Your objective
Among the entries below, find each line holding "сериал" and return it.

+++ Data supplied

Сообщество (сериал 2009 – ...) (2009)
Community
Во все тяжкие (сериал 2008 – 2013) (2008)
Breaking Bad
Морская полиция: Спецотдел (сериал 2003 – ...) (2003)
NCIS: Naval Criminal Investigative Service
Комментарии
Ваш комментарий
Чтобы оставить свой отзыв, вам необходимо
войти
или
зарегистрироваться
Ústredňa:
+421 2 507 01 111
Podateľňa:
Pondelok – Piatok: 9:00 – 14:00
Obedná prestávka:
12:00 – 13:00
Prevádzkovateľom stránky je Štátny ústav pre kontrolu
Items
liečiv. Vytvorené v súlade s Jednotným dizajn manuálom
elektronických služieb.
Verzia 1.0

++++++
+++ Data supplied

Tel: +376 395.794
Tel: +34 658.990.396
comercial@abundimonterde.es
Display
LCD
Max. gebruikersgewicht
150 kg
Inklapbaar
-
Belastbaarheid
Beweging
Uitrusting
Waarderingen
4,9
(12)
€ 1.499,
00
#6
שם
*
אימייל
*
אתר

++++++
+++ Data supplied

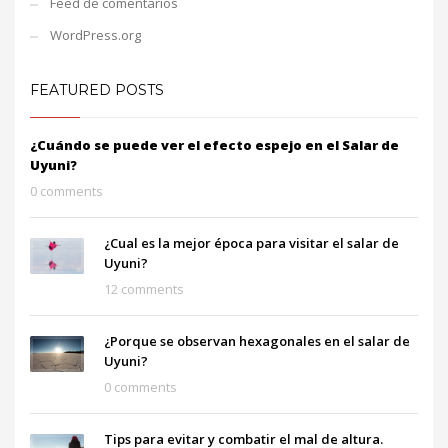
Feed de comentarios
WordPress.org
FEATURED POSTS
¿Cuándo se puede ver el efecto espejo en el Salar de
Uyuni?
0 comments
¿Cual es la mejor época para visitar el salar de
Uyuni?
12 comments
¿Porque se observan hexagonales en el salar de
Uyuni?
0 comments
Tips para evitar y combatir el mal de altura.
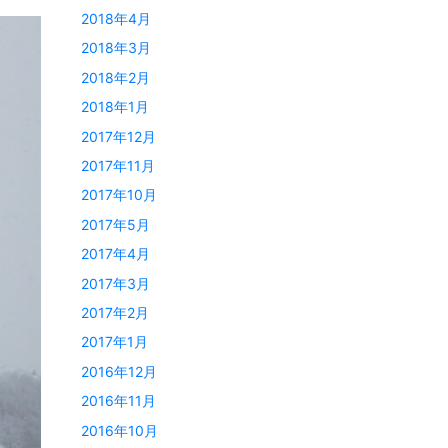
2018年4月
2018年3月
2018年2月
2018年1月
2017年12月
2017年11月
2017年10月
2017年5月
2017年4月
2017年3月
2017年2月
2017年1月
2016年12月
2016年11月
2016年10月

++++++

Response to this exercise
Сообщество (сериал 2009 – ...) (2009)
Во все тяжкие (сериал 2008 – 2013) (2008)
Морская полиция: Спецотдел (сериал 2003 – ...) (2003)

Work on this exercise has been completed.